By Susan Edelman New York Post
High-ranking staffers in the city Medical Examiner’s Office who collected ghoulish trophies from 9/11 and the deadly Staten Island Ferry crash got away with it — and one even got a big promotion.
Barbara Butcher, who was the director of investigations during the September 11 terror attacks, took home a plane’s exit handle, a witness says.
“Her eyes lit up,” said Kenneth Dotson, an ME investigator, recalling the moment Butcher opened a big brown evidence bag that an NYPD cop had delivered to the Ground Zero morgue.
“She said, ‘This will make for good conversation on the coffee table.’ ”
ME staffers still fume over the blasphemous breach, saying it underscores a need to overhaul the troubled agency, which recently has come under fire for hundreds of rape cases in which ME staff possibly botched DNA evidence.
“Leadership must change, and a new management team . . . should be appointed,” a city consultant concluded in May.
Butcher, 62, was promoted to chief of staff, with a $166,879 salary, by Chief Medical Examiner Charles Hirsch, who retired this year.
“I would have been fired and prosecuted” for taking a personal memento from a death scene, said Dotson, who retired in 2007 after 20 years with the agency.
In the days after 9/11, Dotson said, an NYPD officer brought the bag to the ME’s Ground Zero morgue, saying, “This is for Barbara Butcher.”
Dotson phoned Butcher to tell her about the delivery. “She said, ‘OK. Great.’ She was expecting it.”
Dotson later watched her open it. “It looked like part of the airplane door, the handle that you push down, broken in half,” he said. “She was excited more than anything.”
He reported the incident in late 2005, after the city Department of Investigation accused ME technology chief Natarjan Venkataram and his assistant/girlfriend, Rosa Abreu, of embezzling $13 million meant for computer services to ID 9/11 victims; $6.1 million was recovered.
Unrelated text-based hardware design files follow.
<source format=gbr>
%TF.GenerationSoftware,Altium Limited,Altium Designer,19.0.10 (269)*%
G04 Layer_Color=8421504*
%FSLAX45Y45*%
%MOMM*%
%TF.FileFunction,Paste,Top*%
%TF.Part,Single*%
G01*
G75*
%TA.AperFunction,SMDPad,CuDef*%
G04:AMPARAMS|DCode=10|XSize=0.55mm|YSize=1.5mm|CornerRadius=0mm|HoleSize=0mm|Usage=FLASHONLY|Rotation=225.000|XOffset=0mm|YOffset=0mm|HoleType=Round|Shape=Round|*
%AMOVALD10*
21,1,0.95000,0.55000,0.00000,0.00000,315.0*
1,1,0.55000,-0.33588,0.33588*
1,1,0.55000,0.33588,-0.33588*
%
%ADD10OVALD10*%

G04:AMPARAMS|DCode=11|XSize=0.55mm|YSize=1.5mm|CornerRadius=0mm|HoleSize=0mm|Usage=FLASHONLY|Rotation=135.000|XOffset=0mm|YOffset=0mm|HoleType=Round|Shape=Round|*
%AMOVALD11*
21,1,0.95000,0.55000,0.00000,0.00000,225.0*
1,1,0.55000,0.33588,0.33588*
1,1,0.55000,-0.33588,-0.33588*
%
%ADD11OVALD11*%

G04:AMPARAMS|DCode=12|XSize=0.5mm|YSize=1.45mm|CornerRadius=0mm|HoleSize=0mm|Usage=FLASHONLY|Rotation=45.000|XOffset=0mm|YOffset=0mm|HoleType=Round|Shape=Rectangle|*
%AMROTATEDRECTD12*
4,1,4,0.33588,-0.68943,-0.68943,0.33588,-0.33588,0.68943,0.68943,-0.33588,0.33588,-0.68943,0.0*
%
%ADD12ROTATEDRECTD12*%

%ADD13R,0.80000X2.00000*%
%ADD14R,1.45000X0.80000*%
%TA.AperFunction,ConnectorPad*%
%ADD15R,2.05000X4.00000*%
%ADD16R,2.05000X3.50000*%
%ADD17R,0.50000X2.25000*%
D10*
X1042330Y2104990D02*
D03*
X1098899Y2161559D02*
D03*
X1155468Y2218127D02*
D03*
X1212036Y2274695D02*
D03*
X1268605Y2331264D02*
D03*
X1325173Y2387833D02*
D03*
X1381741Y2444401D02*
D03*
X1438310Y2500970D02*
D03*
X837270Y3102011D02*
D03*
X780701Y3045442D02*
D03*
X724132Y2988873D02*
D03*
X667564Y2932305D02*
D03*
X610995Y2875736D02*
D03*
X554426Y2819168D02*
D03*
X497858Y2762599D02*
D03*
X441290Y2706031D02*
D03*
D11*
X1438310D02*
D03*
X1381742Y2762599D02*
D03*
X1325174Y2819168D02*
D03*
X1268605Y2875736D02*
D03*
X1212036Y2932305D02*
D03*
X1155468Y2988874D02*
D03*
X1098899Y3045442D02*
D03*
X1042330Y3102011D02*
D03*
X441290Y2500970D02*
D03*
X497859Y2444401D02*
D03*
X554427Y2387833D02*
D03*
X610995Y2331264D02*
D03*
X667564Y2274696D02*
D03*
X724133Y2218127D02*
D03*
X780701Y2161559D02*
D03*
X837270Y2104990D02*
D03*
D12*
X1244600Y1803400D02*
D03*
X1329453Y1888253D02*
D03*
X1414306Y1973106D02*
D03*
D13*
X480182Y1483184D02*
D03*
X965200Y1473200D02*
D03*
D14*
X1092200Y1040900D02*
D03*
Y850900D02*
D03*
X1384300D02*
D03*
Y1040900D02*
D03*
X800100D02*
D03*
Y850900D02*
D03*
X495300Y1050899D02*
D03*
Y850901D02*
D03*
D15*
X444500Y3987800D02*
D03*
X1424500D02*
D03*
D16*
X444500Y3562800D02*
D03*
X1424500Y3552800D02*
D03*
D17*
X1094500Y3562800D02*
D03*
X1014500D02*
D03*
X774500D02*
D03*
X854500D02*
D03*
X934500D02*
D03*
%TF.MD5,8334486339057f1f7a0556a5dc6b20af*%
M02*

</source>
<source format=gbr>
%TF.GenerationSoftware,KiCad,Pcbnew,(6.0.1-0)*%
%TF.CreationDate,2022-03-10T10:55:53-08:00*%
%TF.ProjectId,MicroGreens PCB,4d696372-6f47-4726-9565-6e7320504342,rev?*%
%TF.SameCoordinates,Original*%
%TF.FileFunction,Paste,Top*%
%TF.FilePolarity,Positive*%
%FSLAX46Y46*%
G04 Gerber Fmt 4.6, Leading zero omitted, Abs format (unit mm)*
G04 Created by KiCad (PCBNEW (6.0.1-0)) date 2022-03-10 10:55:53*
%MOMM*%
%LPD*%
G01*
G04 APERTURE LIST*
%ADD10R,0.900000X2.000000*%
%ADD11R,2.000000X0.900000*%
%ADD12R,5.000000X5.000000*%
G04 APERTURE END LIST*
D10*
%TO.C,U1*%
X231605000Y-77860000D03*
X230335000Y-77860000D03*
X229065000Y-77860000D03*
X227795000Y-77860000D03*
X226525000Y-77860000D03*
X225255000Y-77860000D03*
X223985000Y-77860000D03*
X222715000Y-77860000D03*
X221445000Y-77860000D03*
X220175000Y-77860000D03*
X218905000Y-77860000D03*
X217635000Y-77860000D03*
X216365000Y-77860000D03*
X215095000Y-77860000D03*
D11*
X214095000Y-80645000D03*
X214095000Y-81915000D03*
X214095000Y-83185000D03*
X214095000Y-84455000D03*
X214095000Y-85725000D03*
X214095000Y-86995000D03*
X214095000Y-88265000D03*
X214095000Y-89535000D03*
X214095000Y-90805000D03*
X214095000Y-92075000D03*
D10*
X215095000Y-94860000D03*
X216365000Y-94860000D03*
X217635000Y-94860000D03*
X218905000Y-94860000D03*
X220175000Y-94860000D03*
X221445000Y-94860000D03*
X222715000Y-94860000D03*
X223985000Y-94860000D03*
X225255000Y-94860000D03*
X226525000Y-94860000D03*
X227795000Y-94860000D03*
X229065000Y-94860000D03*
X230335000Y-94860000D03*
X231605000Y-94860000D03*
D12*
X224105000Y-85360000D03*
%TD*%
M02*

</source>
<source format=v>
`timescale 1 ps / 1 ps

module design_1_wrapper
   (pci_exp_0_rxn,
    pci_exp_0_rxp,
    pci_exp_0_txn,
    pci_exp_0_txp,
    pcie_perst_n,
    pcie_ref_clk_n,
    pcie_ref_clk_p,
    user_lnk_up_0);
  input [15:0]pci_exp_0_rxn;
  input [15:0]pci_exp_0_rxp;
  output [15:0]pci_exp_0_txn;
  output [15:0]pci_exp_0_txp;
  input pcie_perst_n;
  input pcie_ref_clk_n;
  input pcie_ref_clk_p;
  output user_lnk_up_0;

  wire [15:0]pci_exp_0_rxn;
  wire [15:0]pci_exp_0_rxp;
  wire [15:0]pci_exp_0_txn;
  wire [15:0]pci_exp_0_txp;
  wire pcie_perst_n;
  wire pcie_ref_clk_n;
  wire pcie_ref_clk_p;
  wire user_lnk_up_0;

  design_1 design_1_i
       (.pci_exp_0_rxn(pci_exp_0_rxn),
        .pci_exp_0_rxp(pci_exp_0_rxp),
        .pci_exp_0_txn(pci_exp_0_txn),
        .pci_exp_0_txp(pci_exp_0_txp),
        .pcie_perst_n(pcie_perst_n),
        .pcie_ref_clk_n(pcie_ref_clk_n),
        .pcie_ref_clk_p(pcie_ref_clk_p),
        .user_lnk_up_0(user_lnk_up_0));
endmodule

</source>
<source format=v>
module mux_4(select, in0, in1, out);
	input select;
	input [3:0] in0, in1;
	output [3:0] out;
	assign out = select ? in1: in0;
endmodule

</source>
But the city never found the metal piece. Butcher claimed she took it home “for one or two days before returning it,” says a DOI report obtained by The Post.
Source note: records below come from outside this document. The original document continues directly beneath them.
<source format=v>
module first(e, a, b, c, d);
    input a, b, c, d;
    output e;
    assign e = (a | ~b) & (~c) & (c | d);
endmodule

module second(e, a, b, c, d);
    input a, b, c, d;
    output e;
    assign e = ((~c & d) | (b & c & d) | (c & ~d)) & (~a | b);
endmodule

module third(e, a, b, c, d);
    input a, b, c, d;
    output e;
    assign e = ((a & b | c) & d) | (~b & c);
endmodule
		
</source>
She “could not recall” who gave it to her, when or how she got it, or to whom she returned it, the report says. She “conceded it was ‘wrong.’”
Hirsch later took Butcher with him to Thailand after the 2004 tsunami. In a retirement tribute, she wrote they enjoyed a weekend off, snorkeling on a remote island: “So much fun he did not want to leave.”
In another case, Bronx ME investigator Robert Yee took a gaff hook from the Andrew Barberi ferry, which crashed into the dock on Oct. 15, 2003, killing 11 people.
He also displayed a photo of himself smiling while holding the hook, which was recovered, officials said.
Yee, who made $108,424 in 2012 — including $24,000 in overtime — received a week off without pay as punishment, staffers said
Butcher and Yee did not return calls for comment.
ME spokeswoman Ellen Borakove declined to answer questions.